Identifications of genetic similarity or the distance between genomic sequences (approximate matching algorithm)
Alignment-free method for calculating genetic distances between DNA sequences as a basis for similarity distance estimation and phylogenetic reconstruction. The proposed approximate matching algorithm is effective for measuring homology in cases of mixed sequences and different lengths, including individual chromosomes of the same or different species can be used for analysis. The application of the proposed approximate matching algorithm is not limited to determining the degree of homology between sequences, but can be used for phylogenetic analysis, species identification and sequence classification in genomic assemblies.
Ruslan Kalendar email: [email protected]
Operating system(s): Platform independent
Programming language: Java 25 or higher
How do I set or change the Java path system variable
To install a specific version of OpenJDK using Conda, you need to specify the version number in your installation command and use the conda-forge channel. The latest version is available on the conda-forge channel.

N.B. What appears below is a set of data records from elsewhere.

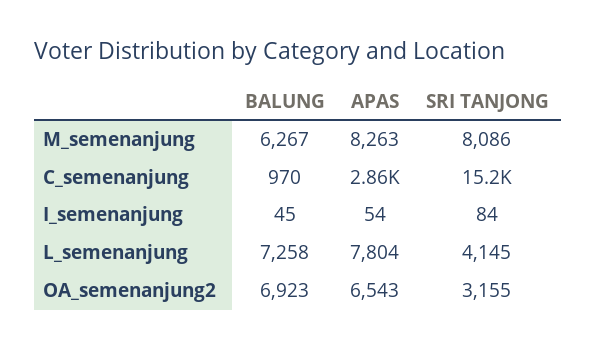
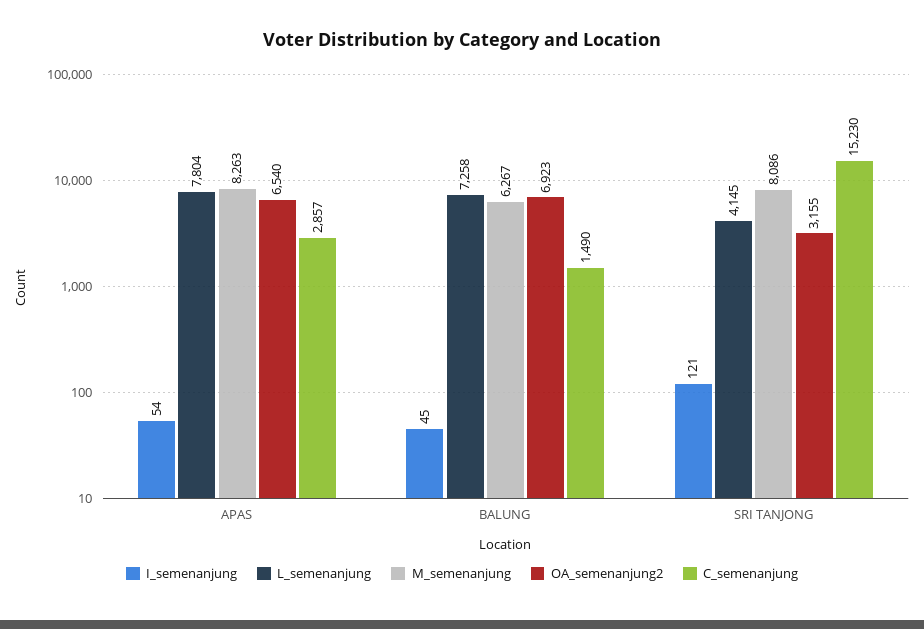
  {
    "M_semenanjung": {
      "BALUNG": 6267,
      "APAS": 8263,
      "SRI TANJONG": 8086
    },
    "C_semenanjung": {
-     "BALUNG": 970,
+     "BALUNG": 1490,
      "APAS": 2857,
      "SRI TANJONG": 15230
    },
    "I_semenanjung": {
      "BALUNG": 45,
      "APAS": 54,
-     "SRI TANJONG": 84
+     "SRI TANJONG": 121
    },
    "L_semenanjung": {
      "BALUNG": 7258,
      "APAS": 7804,
      "SRI TANJONG": 4145
    },
    "OA_semenanjung2": {
      "BALUNG": 6923,
-     "APAS": 6543,
+     "APAS": 6540,
      "SRI TANJONG": 3155
    }
  }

- Add the conda-forge channel (if not already added). It is recommended to add the conda-forge channel to your configuration and set its priority to strict to ensure packages are preferentially installed from this channel:
conda config --add channels conda-forge
conda config --set channel_priority strict
- Create a new Conda environment and install the desired OpenJDK version. Creating a dedicated environment helps manage dependencies and avoid conflicts with other projects:
conda create -n java25 openjdk=25
- Activate the new environment:
conda activate java25
- Check if you have Java installed. The output should display information for the installed Java version:
java -version
The program generates a file for analysis in the software MEGA 12: https://www.megasoftware.net/
To run the project from the command line (CLI). Command-line options, separated by spaces.
The executive file GeneDistance.jar is in the dist directory, which can be copied to any location.
Go to the target folder and type the following; an individual file or a file folder can be specified:
java -jar GeneDistance.jar <target_file_path/Folder_path>
java -jar <GeneDistancePath>\dist\GeneDistance.jar <target_file_path> optional_commands
java -jar C:\GeneDistance\dist\GeneDistance.jar C:\GeneDistance\test\t1.txt
java -jar C:\GeneDistance\dist\GeneDistance.jar E:\Genomes\Chloroplast\ -kmer=6
Large genome usage (you will have to show the program to use more RAM, for example as listed here, up to 64 Gb memory: -Xms16g -Xmx64g):
java -jar -Xms16g -Xmx64g C:\GeneDistance\dist\GeneDistance.jar E:\Genomes\T2T-CHM13v2.0\ -kmer=6
For chromosomes larger than 500 Mb you will need to use more memory, 128 Gb:
java -jar -Xms32g -Xmx128g C:\GeneDistance\dist\GeneDistance.jar E:\Genomes\Cycas_panzhihuaensis\ -kmer=8
Sequence data files are prepared using a text editor and saved in ASCII as text/plain format (.txt) or in .fasta or without file extensions (a file extension is not obligatory). The program takes a single sequence or accepts multiple DNA sequences in FASTA format. The template length is not limited.
A sequence in FASTA format consists of the following: One line starts with a ">" sign and a sequence identification code. A textual description of the sequence optionally follows it. Since it is not part of the official format description, software can ignore it when it is present. One or more lines containing the sequence itself. A file in FASTA format may comprise more than one sequence.